29th Nov 2006
Continuing ed classes at SCSU
Things have been a bit crazy busy, what with all the stuff going on at RPL (gearing up for Netguides, the launch of NetLibrary eAudiobooks and MP3 players for borrowing, our LSTA grant for promoting databases, and the regular everyday stuff of my job, all of which warrant their own posts), taking on the PLA Blog in-full, and dab of public speaking, not to mention just general life stuff. So crazy busy, it’s been hard to find the time or the energy to *write* about it all, even though I very much want to.
The NAHSL presentations I did back in October (posting forthcoming) led to a gig doing continuing education classes for the Southern Connecticut State University Information and Library Science program this coming Friday, December 1. I’ll be teaching two 3.5-hour classes, one on Social Bookmarking for Librarians and another on The Art of the Wiki. I’ll be posting both presentations after Friday sometime for your general perusal. If you’re in the New Haven area, and you’d like to attend either class, you can contact the SCSU ILS folks and find out how (the information isn’t on their site for some reason).
I’m finding it interesting trying to create classes for librarians who don’t live online when I have no real sense of what they know and what they don’t know. With patrons it’s different, because I can somehow gauge the average skill on my interactions with everyday patrons as well as the regulars in my classes, and put together something that’s balanced enough to fly with everyone, but flexible enough to change on the fly to better meet the class needs.
With librarians, since we have no real, solid, standardized, across-the-board technology competencies for our profession, it’s a bit hit or miss. It could be that I’m preaching to the choir for three hours, or it could be that I need to do way more backpedaling than I originally anticipated, never getting to the hands-on component of the class.
The up side is that I made presenting the class in a technology lab a requirement. I can’t express enough the need for anyone learning technology to have hands-on time with the technology, where the student is the driver of the mouse, must take the time and brainpower to logic it out, and has the opportunity to commit some of the information to even the vaguest of muscle memory, even if they don’t remember everything exactly later.
Don’t get me wrong, I do offer classes at my library that are presentation-only (my Getting Started with eBay and Getting Started with Craig’s List classes are my first foray into the presentation-only realm) for broad overviews to get patrons started and encourage them to explore on their own, which they often do as a result of the class.
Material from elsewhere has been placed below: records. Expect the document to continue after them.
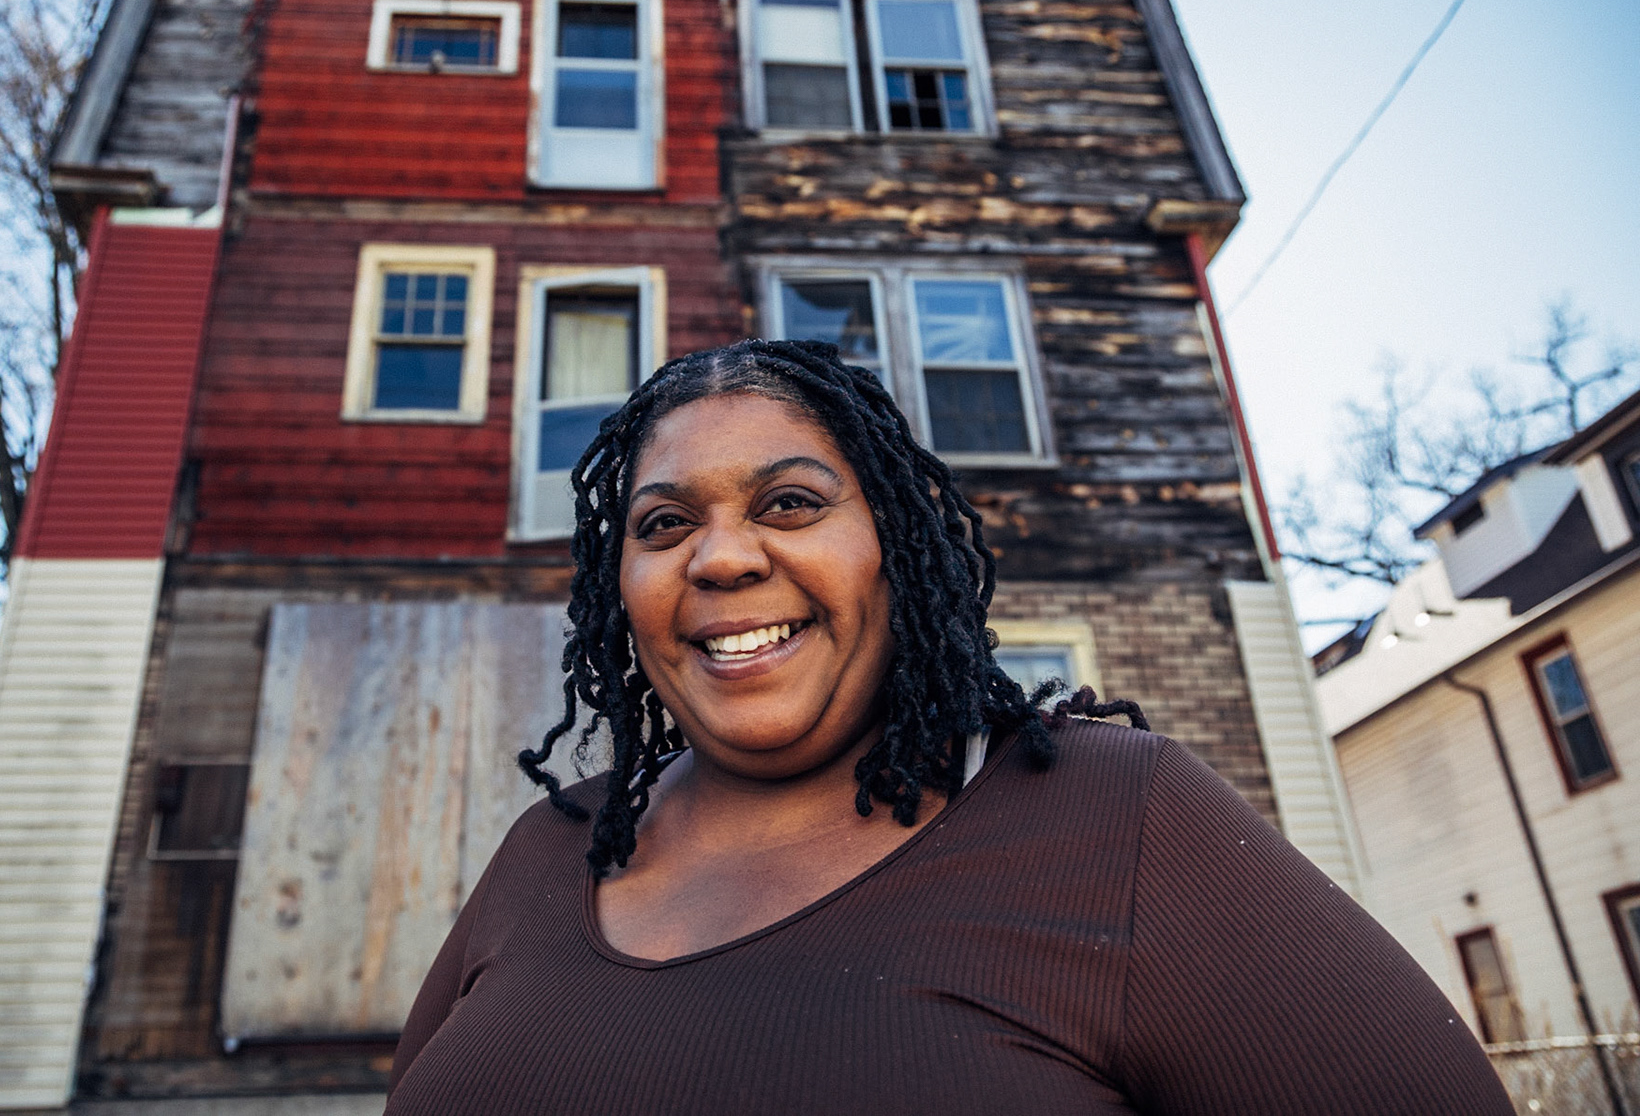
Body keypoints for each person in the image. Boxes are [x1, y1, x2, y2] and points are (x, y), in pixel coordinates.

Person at [386, 339, 1513, 1114]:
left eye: (789, 502)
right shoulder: (555, 847)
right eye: (666, 521)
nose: (721, 556)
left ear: (898, 543)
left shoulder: (1113, 818)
But when it comes to the HOWTO stuff, as most people know, reading the instructions is one thing, understanding them well enough to do it is another. If you have someone in the room to help you logic it out and correct your mistakes, with a trusty handout by your side and other people to commiserate with ;D, you’re more likely to really *learn* something. My Geek Out classes are a prime example of this.
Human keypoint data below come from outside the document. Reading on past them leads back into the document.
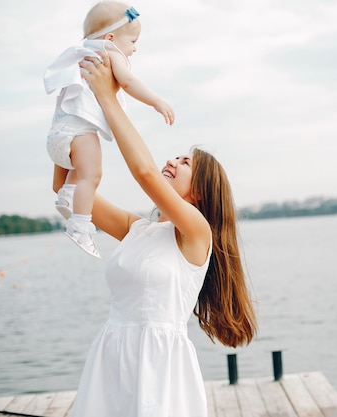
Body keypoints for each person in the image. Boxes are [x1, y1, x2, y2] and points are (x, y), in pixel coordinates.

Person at [58, 51, 256, 417]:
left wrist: (108, 95)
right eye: (175, 156)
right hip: (111, 357)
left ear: (200, 191)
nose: (172, 162)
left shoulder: (198, 233)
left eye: (185, 163)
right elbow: (67, 193)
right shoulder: (138, 230)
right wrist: (72, 118)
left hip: (160, 366)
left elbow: (145, 173)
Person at [44, 1, 174, 258]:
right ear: (112, 37)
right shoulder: (110, 52)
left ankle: (67, 196)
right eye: (133, 42)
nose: (134, 48)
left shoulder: (81, 53)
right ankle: (80, 226)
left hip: (58, 135)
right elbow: (128, 81)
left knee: (82, 172)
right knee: (92, 176)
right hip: (78, 133)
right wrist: (156, 101)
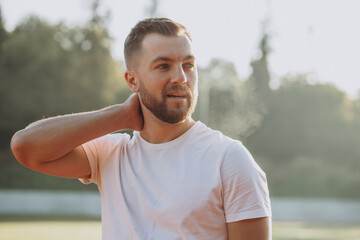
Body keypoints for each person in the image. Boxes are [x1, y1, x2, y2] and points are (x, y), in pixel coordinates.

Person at [11, 18, 272, 239]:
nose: (181, 77)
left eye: (188, 65)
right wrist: (121, 115)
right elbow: (26, 147)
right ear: (132, 81)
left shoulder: (229, 159)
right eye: (163, 66)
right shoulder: (110, 155)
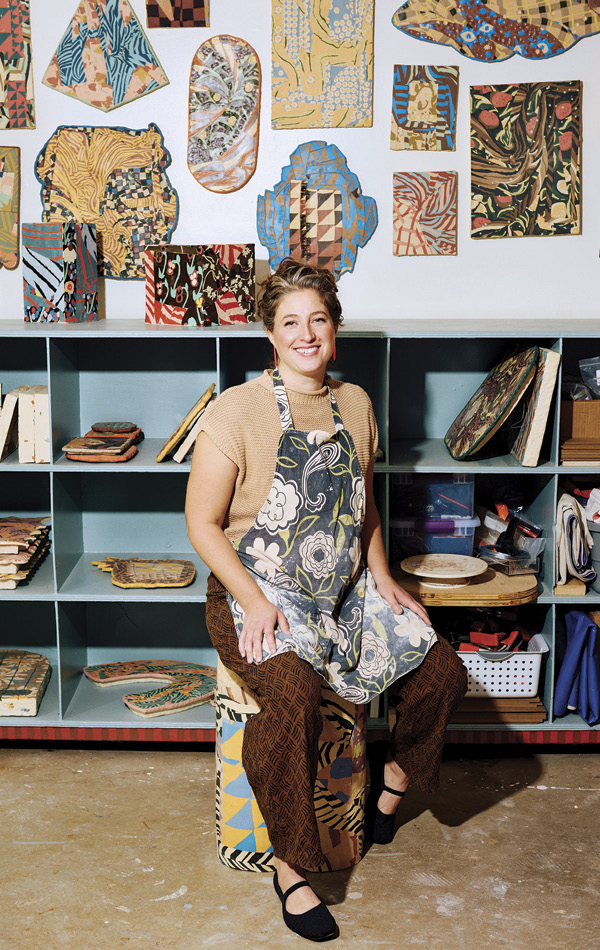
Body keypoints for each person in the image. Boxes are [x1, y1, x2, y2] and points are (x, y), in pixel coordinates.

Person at [185, 259, 468, 942]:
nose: (307, 334)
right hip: (254, 593)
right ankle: (292, 866)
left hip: (339, 594)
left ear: (334, 328)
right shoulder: (238, 410)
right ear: (271, 336)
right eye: (291, 323)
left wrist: (385, 582)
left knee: (442, 672)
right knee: (291, 695)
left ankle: (393, 787)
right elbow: (201, 524)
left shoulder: (357, 405)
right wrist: (253, 603)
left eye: (318, 319)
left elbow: (363, 509)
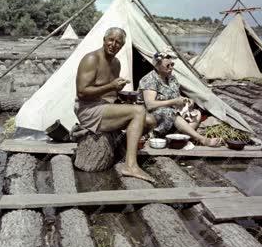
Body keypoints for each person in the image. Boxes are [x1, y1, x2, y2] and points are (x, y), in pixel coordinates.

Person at [75, 27, 156, 182]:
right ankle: (130, 166)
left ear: (122, 45)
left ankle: (123, 149)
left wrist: (121, 96)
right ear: (104, 40)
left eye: (118, 42)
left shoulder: (116, 63)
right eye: (111, 40)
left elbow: (109, 94)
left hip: (104, 107)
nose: (113, 44)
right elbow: (81, 92)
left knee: (150, 120)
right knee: (138, 112)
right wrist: (112, 86)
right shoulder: (92, 59)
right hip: (88, 110)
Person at [138, 50, 212, 146]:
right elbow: (150, 105)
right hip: (150, 114)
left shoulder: (172, 78)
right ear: (157, 66)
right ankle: (200, 139)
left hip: (171, 112)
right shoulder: (149, 79)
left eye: (172, 64)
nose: (171, 68)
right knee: (170, 112)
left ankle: (178, 137)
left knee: (196, 113)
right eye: (167, 66)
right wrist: (173, 102)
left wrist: (186, 101)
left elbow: (176, 96)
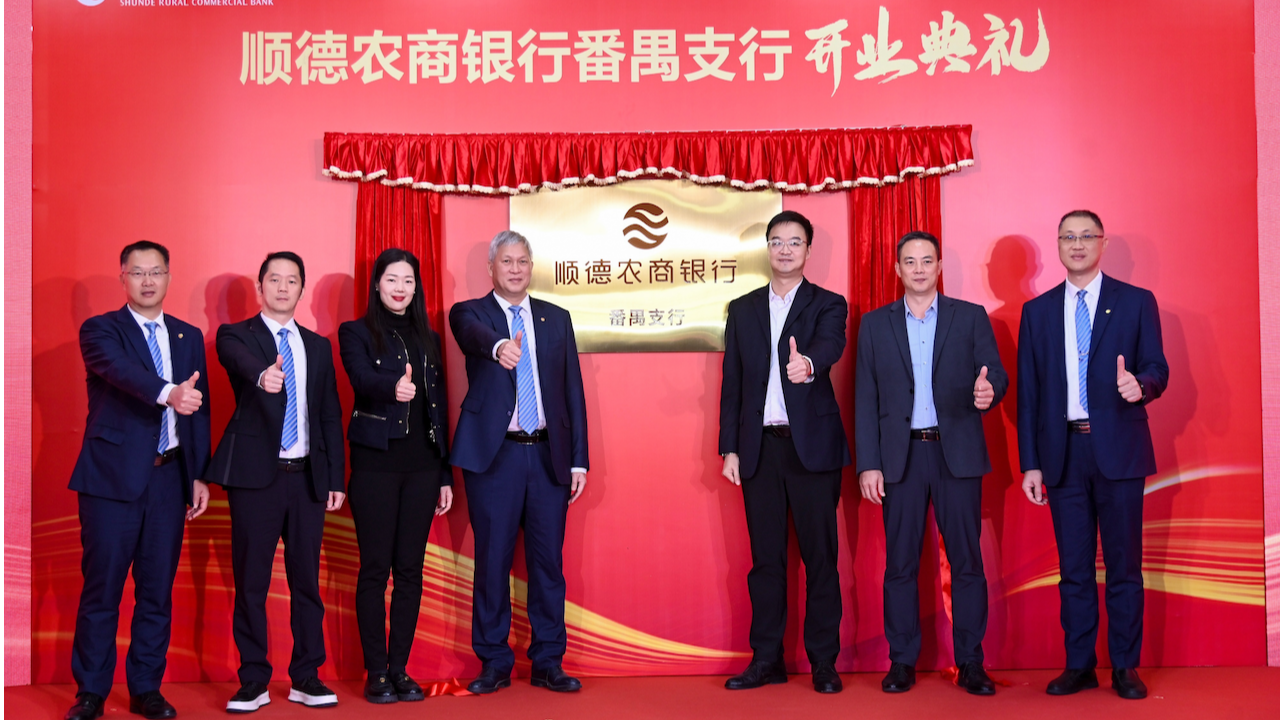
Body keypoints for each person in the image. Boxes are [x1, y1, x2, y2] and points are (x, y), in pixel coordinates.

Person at [1017, 210, 1168, 700]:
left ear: (1102, 243)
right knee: (1074, 570)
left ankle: (1125, 666)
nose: (1077, 244)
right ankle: (1079, 665)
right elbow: (1029, 396)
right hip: (1062, 454)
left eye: (1086, 236)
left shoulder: (1136, 302)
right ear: (1058, 245)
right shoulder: (1038, 312)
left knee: (1124, 568)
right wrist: (1031, 463)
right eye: (1068, 236)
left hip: (1119, 451)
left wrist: (1140, 386)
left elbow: (1158, 368)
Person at [854, 230, 1007, 696]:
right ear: (897, 269)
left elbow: (996, 374)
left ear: (939, 267)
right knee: (899, 564)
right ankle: (901, 661)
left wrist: (989, 391)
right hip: (900, 458)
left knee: (967, 562)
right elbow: (865, 398)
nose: (919, 269)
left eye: (927, 260)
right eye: (910, 261)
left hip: (955, 453)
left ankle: (971, 661)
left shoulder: (970, 317)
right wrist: (869, 463)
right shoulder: (875, 325)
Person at [64, 241, 211, 720]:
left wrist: (199, 474)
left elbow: (198, 410)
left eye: (157, 271)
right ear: (122, 278)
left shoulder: (189, 336)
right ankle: (91, 692)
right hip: (110, 482)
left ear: (169, 276)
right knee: (102, 590)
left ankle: (146, 688)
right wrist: (168, 393)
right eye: (138, 272)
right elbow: (121, 372)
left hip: (169, 480)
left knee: (156, 591)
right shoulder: (101, 330)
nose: (148, 280)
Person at [449, 230, 588, 694]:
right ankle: (493, 662)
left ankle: (548, 661)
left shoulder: (555, 318)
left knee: (548, 564)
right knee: (492, 562)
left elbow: (572, 392)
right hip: (496, 458)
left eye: (522, 261)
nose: (514, 269)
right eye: (506, 261)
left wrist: (579, 461)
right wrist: (498, 347)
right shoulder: (471, 313)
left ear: (531, 267)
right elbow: (471, 336)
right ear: (491, 267)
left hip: (548, 455)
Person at [718, 210, 850, 695]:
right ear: (768, 248)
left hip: (812, 449)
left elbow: (830, 345)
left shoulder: (828, 303)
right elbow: (732, 383)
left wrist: (808, 364)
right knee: (766, 562)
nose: (786, 249)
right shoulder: (744, 308)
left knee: (821, 560)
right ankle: (766, 659)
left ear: (808, 250)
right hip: (760, 451)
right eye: (777, 241)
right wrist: (730, 448)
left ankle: (823, 662)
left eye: (795, 242)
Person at [208, 251, 346, 713]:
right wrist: (262, 373)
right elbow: (236, 359)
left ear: (301, 288)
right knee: (251, 582)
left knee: (306, 582)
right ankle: (253, 680)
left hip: (307, 478)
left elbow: (329, 414)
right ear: (260, 286)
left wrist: (335, 477)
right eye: (274, 279)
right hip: (255, 481)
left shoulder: (317, 346)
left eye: (291, 280)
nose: (283, 287)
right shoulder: (236, 336)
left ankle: (307, 675)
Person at [338, 249, 454, 704]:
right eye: (391, 279)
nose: (400, 288)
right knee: (375, 569)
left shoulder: (429, 337)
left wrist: (444, 472)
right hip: (376, 466)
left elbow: (438, 407)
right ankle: (376, 672)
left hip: (423, 468)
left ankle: (400, 669)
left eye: (408, 280)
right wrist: (393, 387)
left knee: (410, 570)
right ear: (377, 284)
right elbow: (359, 377)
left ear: (416, 286)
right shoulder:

In any case, I should be getting ready for work. Stealing snippets of time to post has been difficult lately, but I wanted to make an effort to populate my sorry-looking empty home page with something interesting and substantial to renew the faith of my readers, and for a greater part *myself*, in my blog, even as my blog has been rebelling against me (problems with the software, no stats, upgrading to MT 3.33 because I haven’t had time to finish the WordPress shift, bleh). More positive things are head, I’m sure!